Time passes and before long, the girls are becoming young women before your very eyes, full of hope, full of promise. Their mother has finally gotten her act together and kept it together. She’s held a good job for three years now. She’s making okay money. She’s settled. And she’s mad. She’s mad at you for taking her girls. She’s mad at you, she says, for ruining their lives by keeping them from their mother. And every weekend that she has them, she is only too eager to educate them on the depths of your dictatorial control over her when she lived at home, and over them now that they are your easiest victims.

The girls, long longing for the company of their mother when she couldn’t manage to be there for them, are only too happy to now have her around. Fearing that she could disappear on them again, they are only too happy to entertain her missive on your shortcomings. Terrified of the hole she leaves in their lives, they want to tie her tightly to them so that when she one day asks if they want to live with her, they jump at the chance. That’s how they will keep their mamma.

Or, maybe you are getting a divorce. You’ve suffered his abuse for years. Routinely he put you down, kept you in your place. He called you pretty much every vile name he could think of. Every now and then he upped his game, making it physical. Maybe he would throw you into a wall just to remind you how much more powerful he was than you. Maybe he would slap you around a bit like his own personal punching bag or maybe he would wrap his hands around your throat so that you could feel just how worthless you were that he could kill you just like that.

The last time he hit you was the last time he was going to hit you. You called the cops. You didn’t have to say much, your bruises said enough. You got a TPO, temporary protective order against him. He was prohibited from being within 500 yards of you or the boys. Finally, with enough courage, enough recovery and enough encouragement from your friends, you filed for divorce. He sure wasn’t happy about it but with a protective order there wasn’t much he could do (at least not without going to jail for a very long time). He settled with you. You got primary custody. You got support. He got visitation. Hooray, your troubles were over.

But life didn’t become like a box of chocolates. He’s no less kind as an ex than he was as a husband. He doesn’t hit you anymore. He doesn’t threaten you with physical harm anymore but he finds new ways to torture you. He calls DFCS from time to time, contending that you are mistreating the boys. Sure, they find nothing but the intrusion, the hassle is what he wants. He constantly tells you that you are a terrible mother. He tells the boys to let you know that he is taking them to dinner when it isn’t his night. He tells the boys that he is taking them to the Bahamas for vacation when you can hardly afford take them to Six Flags. He buys them minibikes and go carts. He never fails to teach the boys how real men should treat women. The boys learn his lessons a little too well.

As the boys become young men, he makes his move. He asks your oldest, does he want a truck? Would his girlfriend like to sleep over? “How’s that beer? Want another?” “Wouldn’t it be great if you boys could just live here all the time?”

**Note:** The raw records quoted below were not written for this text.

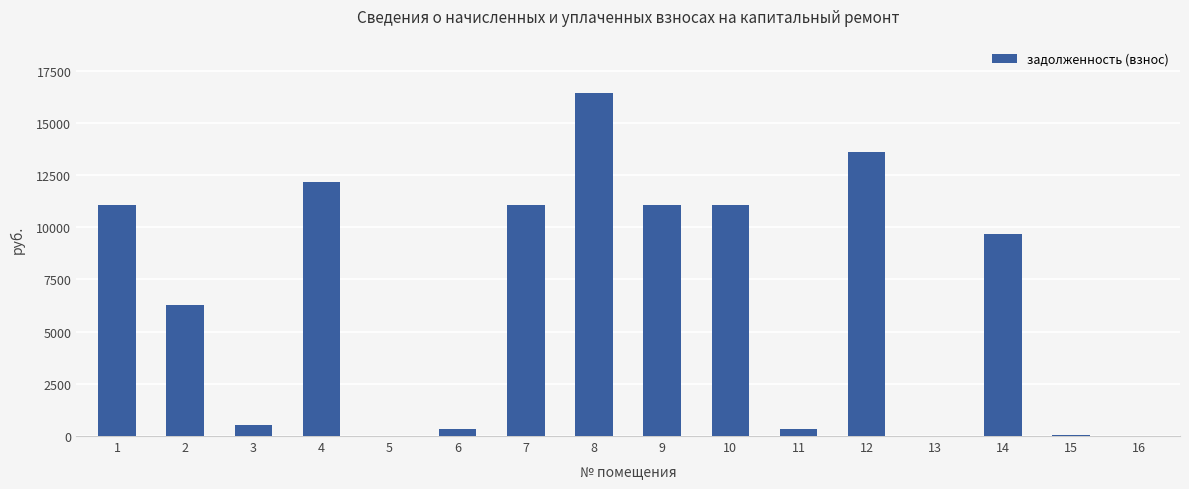

Approximately how many times larger is the value at 14 compared to 6?

30.0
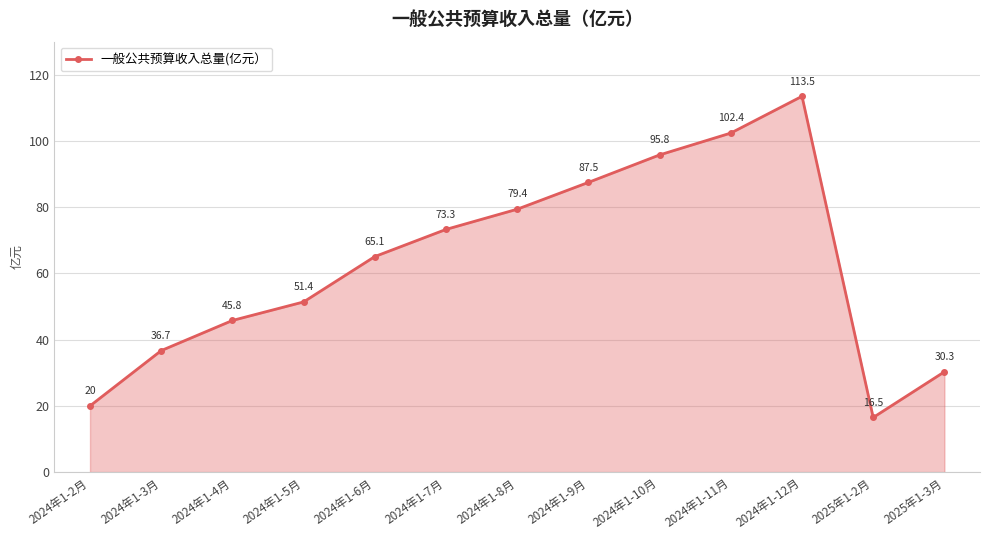

What is the average value?

62.9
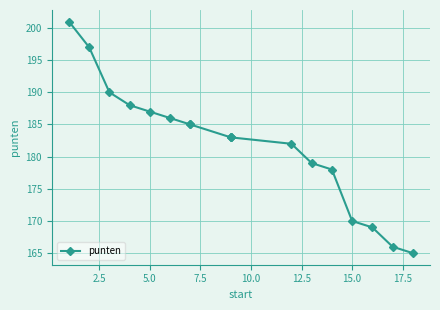

How many lines are shown in the chart?

1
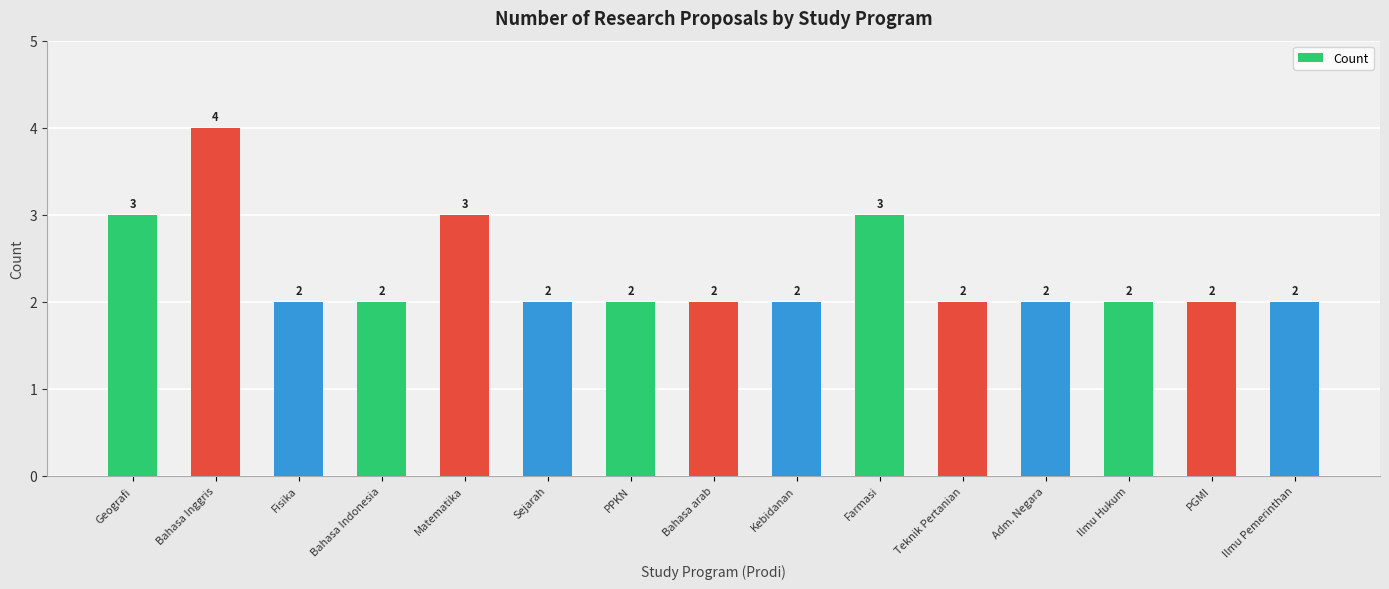

What is the smallest value displayed?

2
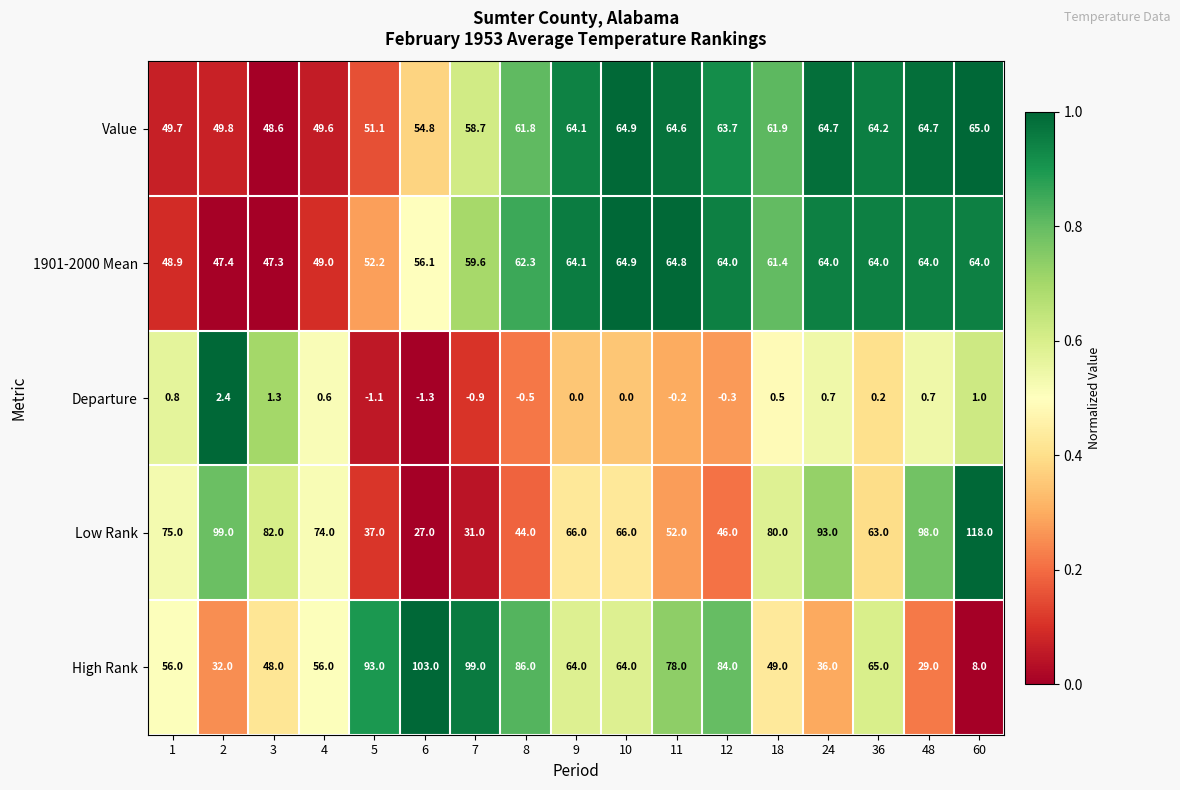

The value of Value at 3 is 33.6. True or false?

False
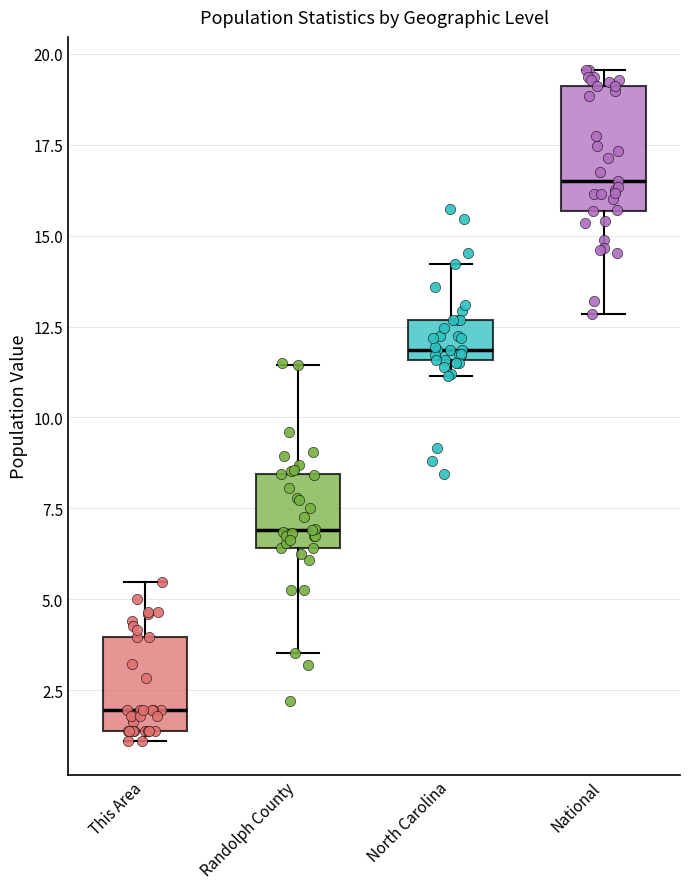

Reading left to right, read every box against the y-axis: the position of its median line, the range the box covers, and the ends of its whiskers. The values are not printed on the chart, so give them approximately, as read against the axis.

This Area: median 2.0, box 1.5 to 4.0, whiskers 1.0 to 5.5
Randolph County: median 7.0, box 6.5 to 8.5, whiskers 3.5 to 11.5
North Carolina: median 12.0, box 11.5 to 12.5, whiskers 11.0 to 14.0
National: median 16.5, box 15.5 to 19.0, whiskers 13.0 to 19.5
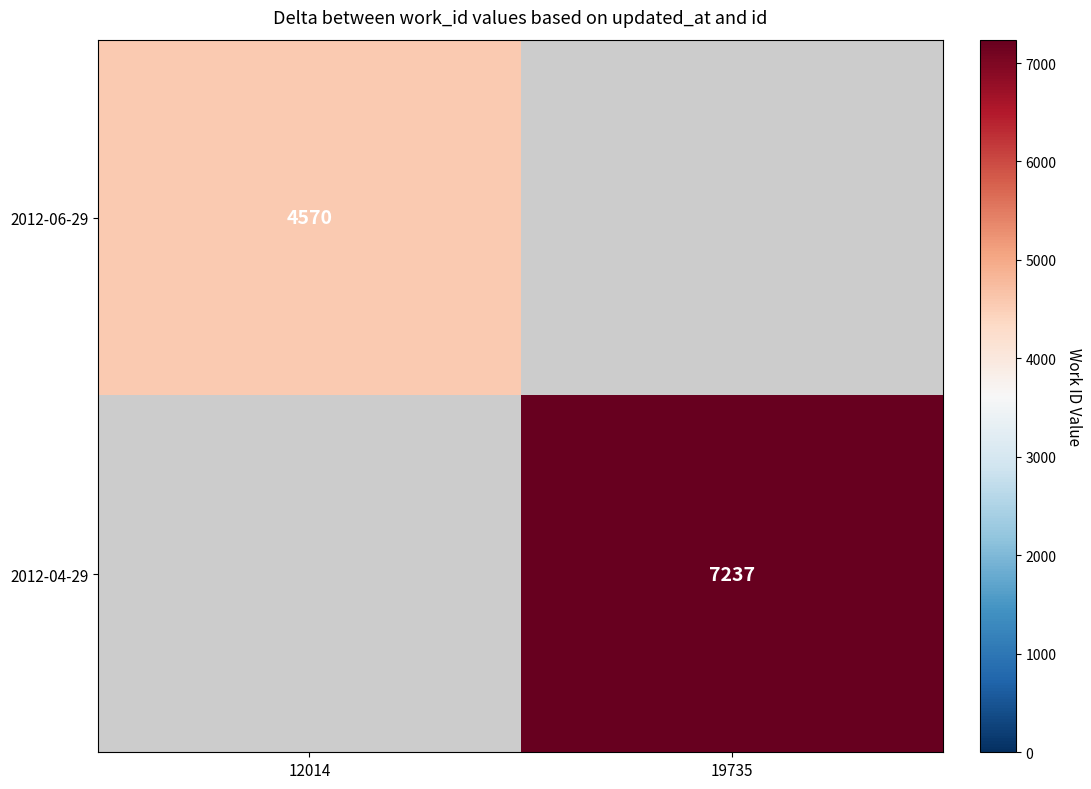

Is the value of 2012-04-29 at 19735 greater than the value of 2012-06-29 at 12014?

Yes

That dark cloud that you divorced doesn’t go away. It lingers. It regroups. It gathers strength and waits for the perfect moment to storm on you again.

Fortunately, if there is fortune in this story, even clouds behave predictably. Their lightening strikes can be anticipated and thwarted but it takes knowledge, a plan and action every step of the way so that their day of retribution never forms and like the bright sun burning down on a dark, storm cloud, their sinister plans dry up and disappear.

Protect yourself from the ever-present dark cloud. Protect your children. You can. You must.